- Directions: According to the storm-tracking article, how much warning time is there now before a tornado touches down?

WTAE-TV has "ESP Live," complete with "X-Vision." KDKA has "Viper" and "Future Scan" -- in 3D. WPXI boasts "TruView."
The fearsome-sounding high-tech gadgetry that television stations use to track severe weather was in full throttle during Wednesday night's mega-storm -- and may be hauled out for another round tonight.
While television viewers could count lightning strikes and track rotating storm cells over Turtle Creek, Connellsville and even Kennywood, neither they nor the meteorologists monitoring this powerful tempest knew if, when and where tornadoes might touch down.
None ever did, despite numerous sightings of funnel clouds from Twitter-ing, Flickr-ing storm watchers. The National Weather Service issued a tornado warning for Allegheny and Westmoreland counties at 6:58 p.m. Wednesday, which meant they thought a tornado was imminent.
It wasn't.
"We have much better forecast models than we used to, but there's a lot that needs to be improved," said Dr. Joshua Wurman, who heads the Center for Severe Weather Research in Denver and who invented the first mobile "Doppler on Wheels" radar.
"We do pretty well at saying in the morning that tornadoes are a possibility in Pennsylvania or Kansas later today, or even two hours from now, but not if a particular storm is going to make a tornado in the next 15 minutes."
In fact, the false alarm rate for tornadoes has only dropped from 80 percent to 70 percent in the past decade, while the warning time for a tornado touchdown has only inched up a few minutes to 13 minutes.
"We'd kind of like it to be one hour," Dr. Wurman said.
He has just finished the first phase of Vortex2, a $12 million National Science Foundation-funded tornado research project, the largest and most ambitious ever undertaken. He returns to the field next May, but research results -- which require combing through hundreds of gigabytes of data -- won't be available for several years.
While the science creeps along, the television technology evolves at warp speed.
"I'll be blunt," he said. "TV stations love to hype their Doppler radar, but it's nothing really new. I'm not saying it's not useful, but it's nothing that the National Weather Service hasn't had for years."
Currently, there are about 100 National Weather Service Doppler radar sites across the country, enough to give a good picture of the weather, but not a perfect one.
"You'd have to have radar every 2 feet for that," added Dr. Greg Forbes, severe weather expert at The Weather Channel, who noted that efforts are under way at the University of Oklahoma to install low-cost radar on cell phone towers.
Still, the technology available to television meteorologists has "improved tremendously over the past 10 years," he said. "We have better display tools and better data, which used to be pretty crude and pretty incomplete."
These days, a television station's weather graphics and radar are designed to be viewer-friendly, said Jeff Verszyla, chief meteorologist at KDKA.
"Everyone has their own their little gadgets and gizmos to convey the same information to keep people safe and alert them if a storm is coming to their neighborhood," said Mr. Verszyla, who noted that it's at least now possible to predict where a storm will go in 20, 30 or 60 minutes -- even if they can't decisively say a tornado will go with it.

- Raw data:
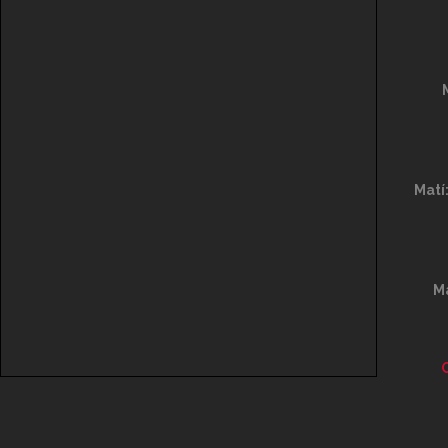
Matí
Ma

- Response area: 13 minutes